I agree with Yale law professor Jack Balkin -- we live today in a national surveillance state. This article in the Washington Post detailing the FBI's use of "national security letters" (NSLs) tells an important part of that story. According to the Post:
The FBI has increasingly used administrative orders to obtain the personal records of U.S. citizens rather than foreigners implicated in terrorism or counterintelligence investigations, and at least once it relied on such orders to obtain records that a special intelligence-gathering court had deemed protected by the First Amendment, according to two government audits released yesterday.

The episode was outlined in a Justice Department report that concluded the FBI had abused its intelligence-gathering privileges by issuing inadequately documented "national security letters" from 2003 to 2006, after which changes were put in place that the report called sound.

A report a year ago by the Justice Department's inspector general disclosed that abuses involving national security letters had occurred from 2003 through 2005 and helped provoke the changes. But the report makes it clear that the abuses persisted in 2006 and disclosed that 60 percent of the nearly 50,000 security letters issued that year by the FBI targeted Americans.

Because U.S. citizens enjoy constitutional protections against unreasonable searches and seizures, judicial warrants are ordinarily required for government surveillance. But national security letters are approved only by FBI officials and are not subject to judicial approval; they routinely demand certain types of personal data, such as telephone, e-mail and financial records, while barring the recipient from disclosing that the information was requested or supplied.

According to the findings by Justice Department Inspector General Glenn A. Fine, the FBI tried to work around the Foreign Intelligence Surveillance Court, which oversees clandestine spying in the United States, after it twice rejected an FBI request in 2006 to obtain certain records. The court had concluded "the 'facts' were too thin" and the "request implicated the target's First Amendment rights," the report said.

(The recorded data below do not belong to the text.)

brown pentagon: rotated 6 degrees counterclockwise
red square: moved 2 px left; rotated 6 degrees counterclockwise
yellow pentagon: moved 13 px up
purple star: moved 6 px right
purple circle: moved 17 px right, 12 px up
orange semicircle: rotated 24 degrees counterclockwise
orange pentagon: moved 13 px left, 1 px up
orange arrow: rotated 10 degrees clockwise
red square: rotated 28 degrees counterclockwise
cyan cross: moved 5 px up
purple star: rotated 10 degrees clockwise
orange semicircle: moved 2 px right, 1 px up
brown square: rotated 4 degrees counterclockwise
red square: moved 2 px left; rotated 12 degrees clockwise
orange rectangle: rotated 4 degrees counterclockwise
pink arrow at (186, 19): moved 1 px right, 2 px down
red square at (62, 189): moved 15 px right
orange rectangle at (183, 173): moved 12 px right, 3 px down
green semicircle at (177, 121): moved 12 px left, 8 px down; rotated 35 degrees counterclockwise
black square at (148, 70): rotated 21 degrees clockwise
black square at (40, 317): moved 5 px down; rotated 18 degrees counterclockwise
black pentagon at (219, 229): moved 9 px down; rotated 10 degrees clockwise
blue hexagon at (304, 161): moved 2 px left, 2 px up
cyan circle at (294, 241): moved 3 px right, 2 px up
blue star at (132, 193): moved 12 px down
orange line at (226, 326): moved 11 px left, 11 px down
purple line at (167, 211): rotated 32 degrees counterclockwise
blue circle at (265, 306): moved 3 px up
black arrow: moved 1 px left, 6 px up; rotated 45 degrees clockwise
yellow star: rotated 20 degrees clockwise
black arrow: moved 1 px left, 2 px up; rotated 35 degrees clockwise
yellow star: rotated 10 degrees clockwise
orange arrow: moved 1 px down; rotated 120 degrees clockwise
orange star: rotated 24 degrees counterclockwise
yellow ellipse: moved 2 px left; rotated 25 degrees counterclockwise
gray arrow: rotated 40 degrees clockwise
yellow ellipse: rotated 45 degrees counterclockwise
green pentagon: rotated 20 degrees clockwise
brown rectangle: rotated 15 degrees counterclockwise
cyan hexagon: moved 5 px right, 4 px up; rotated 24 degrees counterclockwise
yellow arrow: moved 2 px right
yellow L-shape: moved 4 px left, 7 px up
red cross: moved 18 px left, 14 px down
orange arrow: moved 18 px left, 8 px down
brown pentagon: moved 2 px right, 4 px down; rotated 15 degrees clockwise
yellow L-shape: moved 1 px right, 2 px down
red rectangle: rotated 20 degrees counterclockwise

But the FBI went ahead and got the records anyway by using a national security letter. The FBI's general counsel, Valerie E. Caproni, told investigators it was appropriate to issue the letters in such cases because she disagreed with the court's conclusions.
My thoughts: For reasons of convenience, expediency, secrecy and efficiency, federal law enforcememnt has increasingly turned towards surveillance and investigative methods which do not require ex ante review or approval by an Article III court. These letters raise very significant concerns, as do the other expansions of law enforcement surveillance authority over the lsat 20 years. If you still think you've got a reasonable expectation of privacy in your daily life -- check again. The exceptions very nearly swallow the rule today.

Is this a problem? Depends on your perspective. What worries me here is the slow bureaucratic expansion of power -- like the ever-expanding Blob of movie fame. The FBI and intelligence community may need administrative tools like this. Ultimately, we may decide it's in our interest to allow law enforcement the use of these tools -- whether for targeting suspected terrorists, drug dealers, organized crime figures, or even Client No. 9. But that's got to be a public debate, and it's got to be a debate held by accountable officials, not agency officials behind closed doors. We have a stake in this policy, and we should get a say.